Rusty Python: genuine synergy or just hype?

A fascinating fact about the conference was the number of Rust-focused talks. From language comparison, to optimised DataFrame APIs, Rust seemed to be at the centre of attention at Germany's largest Python conference. As an professional Python developer, I began to think about how Rust could help me grow. And with some of the biggest libraries (e.g. Pydantic) and frameworks (e.g. pandas) being rewritten or reimplemented in Rust, I began to see a future Python ecosystem built on top of Rust.

Python's package ecosystem is rich, and as a language loved by the scientific community, there are dozens if not hundreds of projects which could benefit from compute- and memory-optimised implementations in Rust. Rust is obviously not the only language that can make such optimisations, but it seems to be the tool of choice for smart developers who are doing those rewrites. I'd love to comment on why programmers are opting for Rust, but as I know nothing about Rust (:D) I'll come back to that question after 30 days.
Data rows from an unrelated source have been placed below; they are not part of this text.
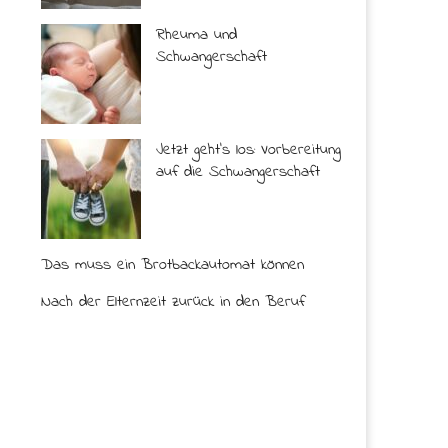
Rheuma und
Schwangerschaft
Jetzt geht’s los: Vorbereitung
auf die Schwangerschaft
Das muss ein Brotbackautomat können
Nach der Elternzeit zurück in den Beruf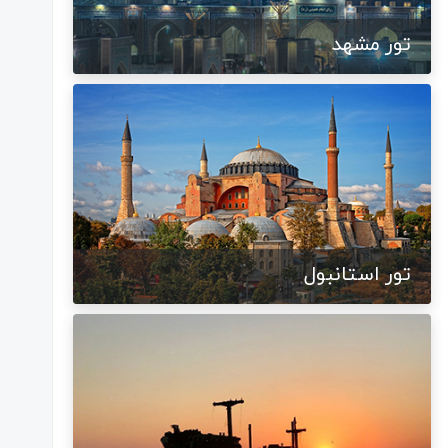
تور مشهد
تور استانبول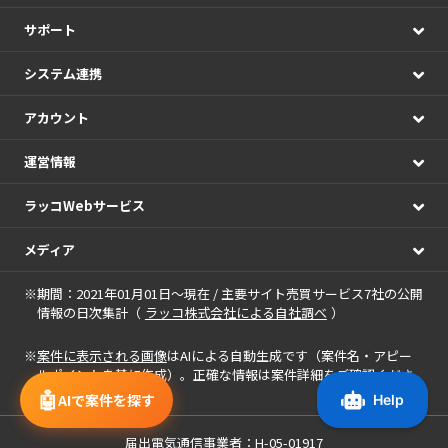
サポート
システム連携
アカウント
運営情報
ラッコWebサービス
メディア
※期間：2021年01月01日～現在 / 主要サイト売買サービス7社の公開
情報の日次集計（
ラッコ株式会社による自社調べ
）
※
案件に表示される画像
はAIによる自動生成です（案件名・アピー
ルポイントを基に作成）。正確な情報は案件詳細をご確認くださ
い。
🤖
AIで案件を探す
届出電気通信事業者：H-05-01917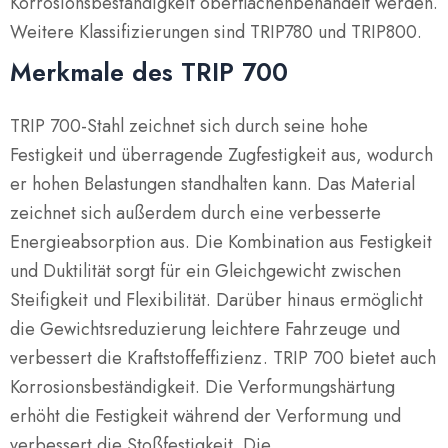
Korrosionsbeständigkeit oberflächenbehandelt werden.
Weitere Klassifizierungen sind TRIP780 und TRIP800.
Merkmale des TRIP 700
TRIP 700-Stahl zeichnet sich durch seine hohe
Festigkeit und überragende Zugfestigkeit aus, wodurch
er hohen Belastungen standhalten kann. Das Material
zeichnet sich außerdem durch eine verbesserte
Energieabsorption aus. Die Kombination aus Festigkeit
und Duktilität sorgt für ein Gleichgewicht zwischen
Steifigkeit und Flexibilität. Darüber hinaus ermöglicht
die Gewichtsreduzierung leichtere Fahrzeuge und
verbessert die Kraftstoffeffizienz. TRIP 700 bietet auch
Korrosionsbeständigkeit. Die Verformungshärtung
erhöht die Festigkeit während der Verformung und
verbessert die Stoßfestigkeit. Die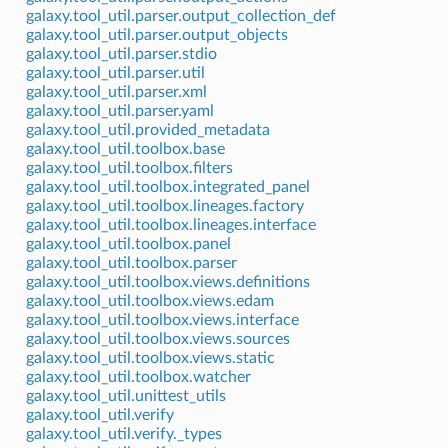
galaxy.tool_util.parser.output_collection_def
galaxy.tool_util.parser.output_objects
galaxy.tool_util.parser.stdio
galaxy.tool_util.parser.util
galaxy.tool_util.parser.xml
galaxy.tool_util.parser.yaml
galaxy.tool_util.provided_metadata
galaxy.tool_util.toolbox.base
galaxy.tool_util.toolbox.filters
galaxy.tool_util.toolbox.integrated_panel
galaxy.tool_util.toolbox.lineages.factory
galaxy.tool_util.toolbox.lineages.interface
galaxy.tool_util.toolbox.panel
galaxy.tool_util.toolbox.parser
galaxy.tool_util.toolbox.views.definitions
galaxy.tool_util.toolbox.views.edam
galaxy.tool_util.toolbox.views.interface
galaxy.tool_util.toolbox.views.sources
galaxy.tool_util.toolbox.views.static
galaxy.tool_util.toolbox.watcher
galaxy.tool_util.unittest_utils
galaxy.tool_util.verify
galaxy.tool_util.verify._types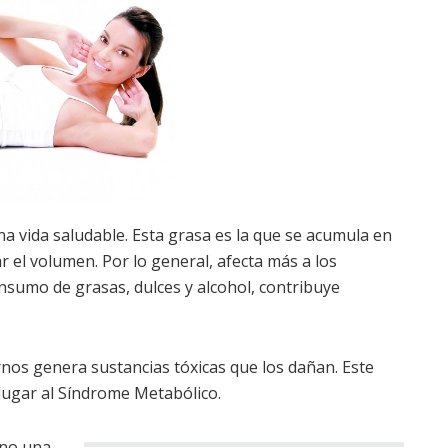
na vida saludable. Esta grasa es la que se acumula en
 el volumen. Por lo general, afecta más a los
sumo de grasas, dulces y alcohol, contribuye
rnos genera sustancias tóxicas que los dañan. Este
o lugar al Síndrome Metabólico.
ino una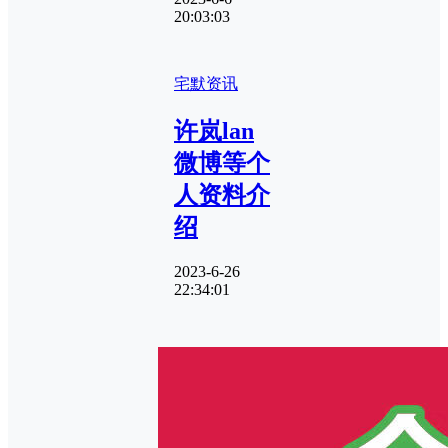
20:03:03
宅默资讯
许岚lan
微博等个
人资料介
绍
2023-6-26
22:34:01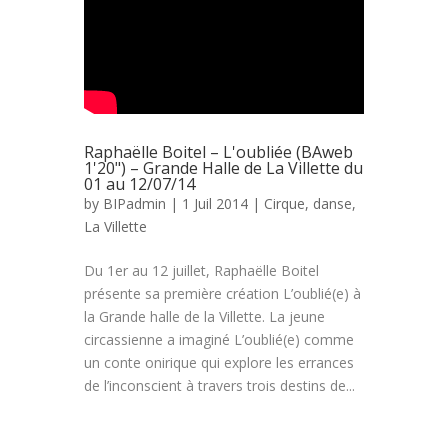
Raphaëlle Boitel – L'oubliée (BAweb
1'20") – Grande Halle de La Villette du
01 au 12/07/14
by
BIPadmin
| 1 Juil 2014 |
Cirque
,
danse
,
La Villette
Du 1er au 12 juillet, Raphaëlle Boitel
présente sa première création L’oublié(e) à
la Grande halle de la Villette. La jeune
circassienne a imaginé L’oublié(e) comme
un conte onirique qui explore les errances
de l’inconscient à travers trois destins de...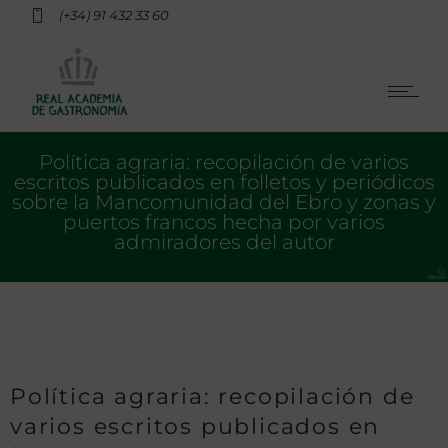
(+34) 91 432 33 60
Política agraria: recopilación de varios
escritos publicados en folletos y periódicos
sobre la Mancomunidad del Ebro y zonas y
puertos francos hecha por varios
admiradores del autor
Política agraria: recopilación de
varios escritos publicados en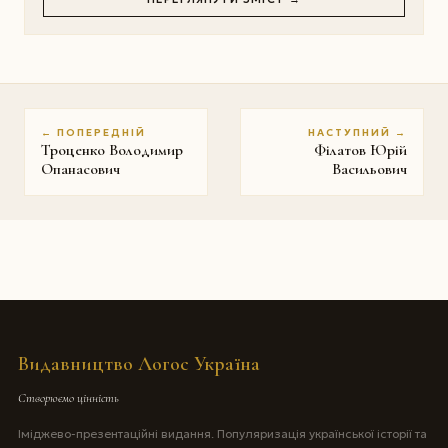
← ПОПЕРЕДНІЙ
НАСТУПНИЙ →
Троценко Володимир
Філатов Юрій
Опанасович
Васильович
Видавництво Логос Україна
Створюємо цінність
Іміджево-презентаційні видання. Популяризація української історії та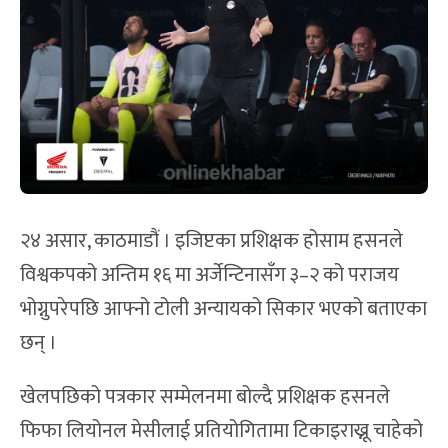
२४ असार, काठमाडौं । इजिप्टका प्रशिक्षक होसाम हसनले
विश्वकपको अन्तिम १६ मा अर्जेन्टिनासँग ३–२ को पराजय
भोग्नुपरेपछि आफ्नो टोली अन्यायको सिकार भएको बताएका
छन् ।
खेलपछिको पत्रकार सम्मेलनमा बोल्दै प्रशिक्षक हसनले
फिफा लियोनल मेसीलाई प्रतियोगितामा टिकाइराख्नू चाहेको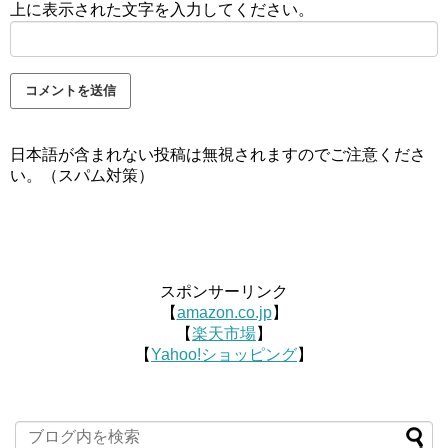
上に表示された文字を入力してください。
日本語が含まれない投稿は無視されますのでご注意くださ
い。（スパム対策）
スポンサーリンク
【
amazon.co.jp
】
【
楽天市場
】
【
Yahoo!ショッピング
】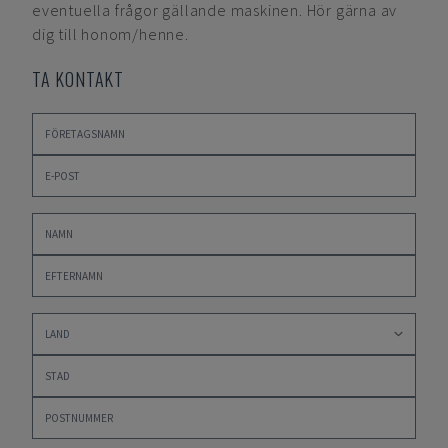
eventuella frågor gällande maskinen. Hör gärna av
dig till honom/henne.
TA KONTAKT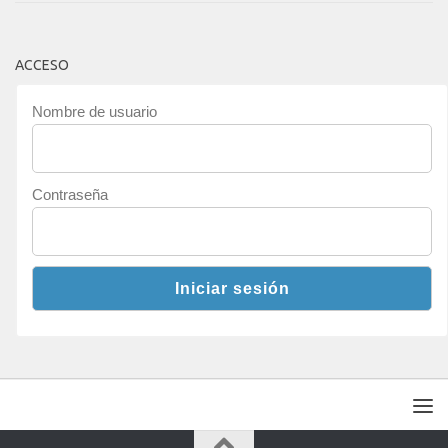
ACCESO
Nombre de usuario
Contraseña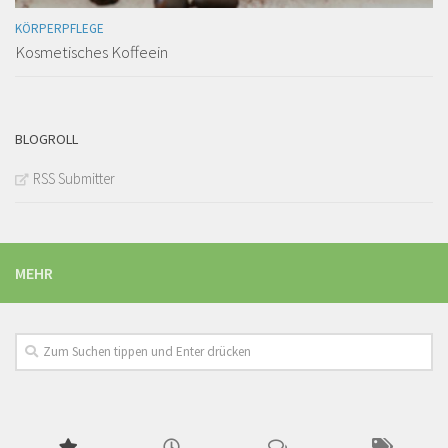
KÖRPERPFLEGE
Kosmetisches Koffeein
BLOGROLL
RSS Submitter
MEHR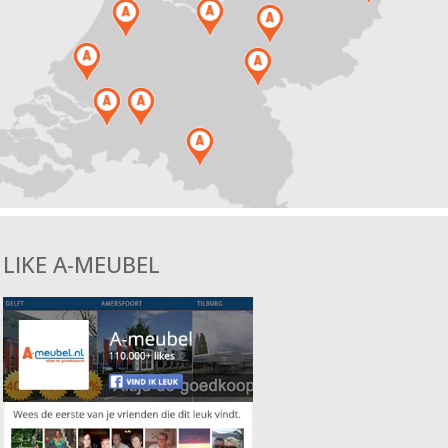
LIKE A-MEUBEL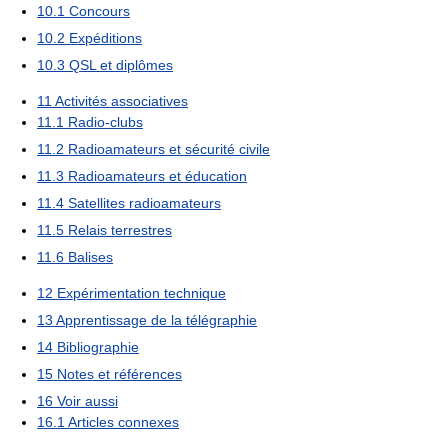
10.1
Concours
10.2
Expéditions
10.3
QSL et diplômes
11
Activités associatives
11.1
Radio-clubs
11.2
Radioamateurs et sécurité civile
11.3
Radioamateurs et éducation
11.4
Satellites radioamateurs
11.5
Relais terrestres
11.6
Balises
12
Expérimentation technique
13
Apprentissage de la télégraphie
14
Bibliographie
15
Notes et références
16
Voir aussi
16.1
Articles connexes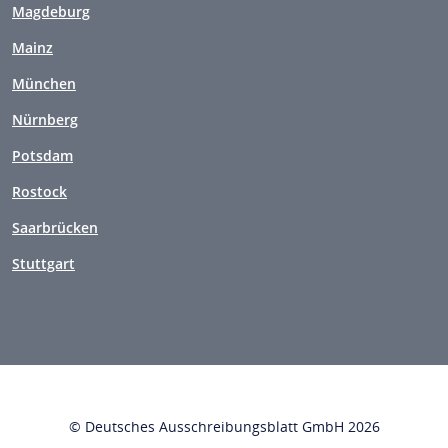
Magdeburg
Mainz
München
Nürnberg
Potsdam
Rostock
Saarbrücken
Stuttgart
© Deutsches Ausschreibungsblatt GmbH 2026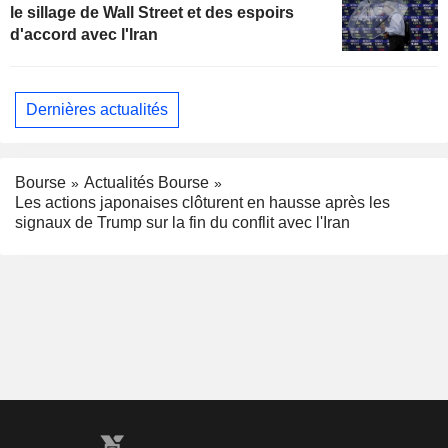
le sillage de Wall Street et des espoirs
d'accord avec l'Iran
Dernières actualités
Bourse
Actualités Bourse
Les actions japonaises clôturent en hausse après les
signaux de Trump sur la fin du conflit avec l'Iran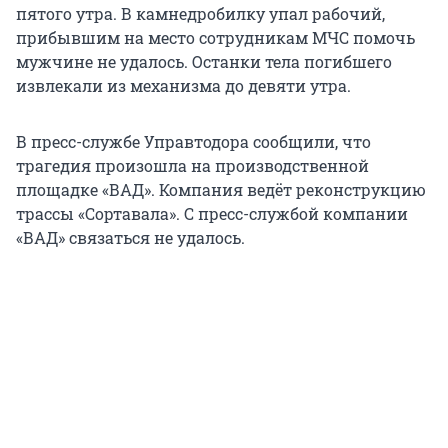
пятого утра. В камнедробилку упал рабочий,
прибывшим на место сотрудникам МЧС помочь
мужчине не удалось. Останки тела погибшего
извлекали из механизма до девяти утра.
В пресс-службе Управтодора сообщили, что
трагедия произошла на производственной
площадке «ВАД». Компания ведёт реконструкцию
трассы «Сортавала». С пресс-службой компании
«ВАД» связаться не удалось.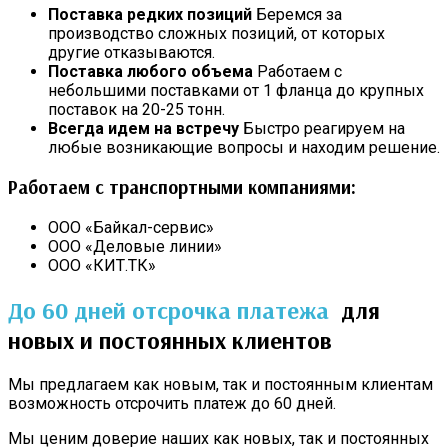
Поставка редких позиций
Беремся за
производство сложных позиций, от которых
другие отказываются.
Поставка любого объема
Работаем с
небольшими поставками от 1 фланца до крупных
поставок на 20-25 тонн.
Всегда идем на встречу
Быстро реагируем на
любые возникающие вопросы и находим решение.
Работаем с транспортными компаниями:
ООО «Байкал-сервис»
ООО «Деловые линии»
ООО «КИТ.ТК»
До 60 дней отсрочка платежа
для
новых и постоянных клиентов
Мы предлагаем как новым, так и постоянным клиентам
возможность отсрочить платеж до 60 дней.
Мы ценим доверие наших как новых, так и постоянных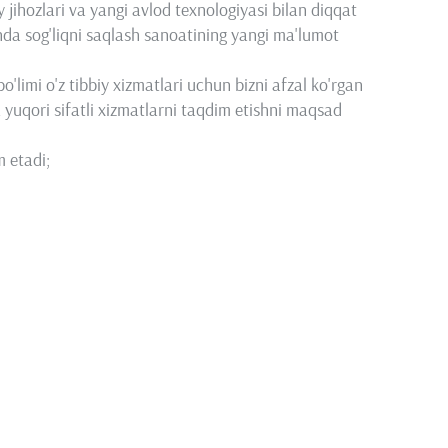
biy jihozlari va yangi avlod texnologiyasi bilan diqqat
a sog'liqni saqlash sanoatining yangi ma'lumot
'limi o'z tibbiy xizmatlari uchun bizni afzal ko'rgan
 yuqori sifatli xizmatlarni taqdim etishni maqsad
m etadi;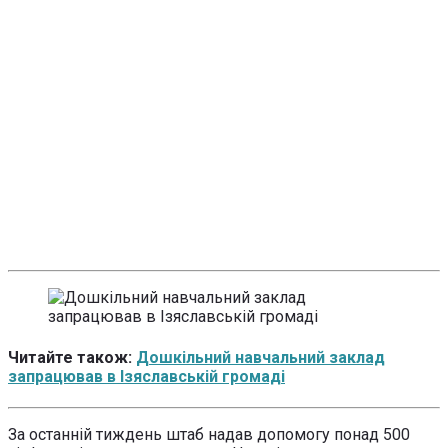
Читайте також:
Дошкільний навчальний заклад
запрацював в Ізяславській громаді
За останній тиждень штаб надав допомогу понад 500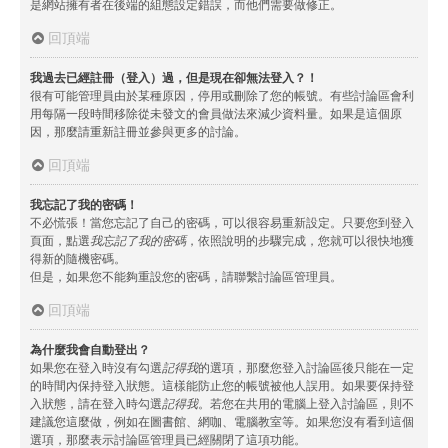
是網站擁有者在後端的組態設定錯誤，而他們需要做修正。
回頂端
我過去已經註冊（登入）過，但是現在卻無法登入？！
很有可能管理員由於某種原因，停用或刪除了您的帳號。有些討論區會利
用每隔一段時間移除從未發文的會員做法來減少資料量。如果是這個原
因，那麼請重新註冊並參與更多的討論。
回頂端
我忘記了我的密碼！
不必慌張！當您忘記了自己的密碼，可以很容易重新設定。只要您到登入
頁面，點選
我忘記了我的密碼
，依照說明的步驟完成，您就可以很快地獲
得新的隨機密碼。
但是，如果您不能夠重設您的密碼，請聯繫討論區管理員。
回頂端
為什麼我會自動登出？
如果您在登入時沒有勾選
記得我
的選項，那麼您登入討論區後只能在一定
的時間內保持登入狀態。這樣能防止您的帳號被他人誤用。如果要保持登
入狀態，請在登入時勾選
記得我
。若您在共用的電腦上登入討論區，則不
建議您這麼做，例如在圖書館、網咖、電腦教室等。如果您沒有看到這個
選項，那麼表示討論區管理員已經關閉了這項功能。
Ultimately PyCon gave me some inspiring rusty thoughts: doing a library rewrite of my own (especially for horrible Java ports); learning new kinds of computer science abstractions; and generally becoming a more valuable developer.

What's next?

Over the next thirty days I will be documenting my journey of learning Rust through open-source content. Hopefully, I'll be just as inspired at the end of my journey as I am now - but no promises there!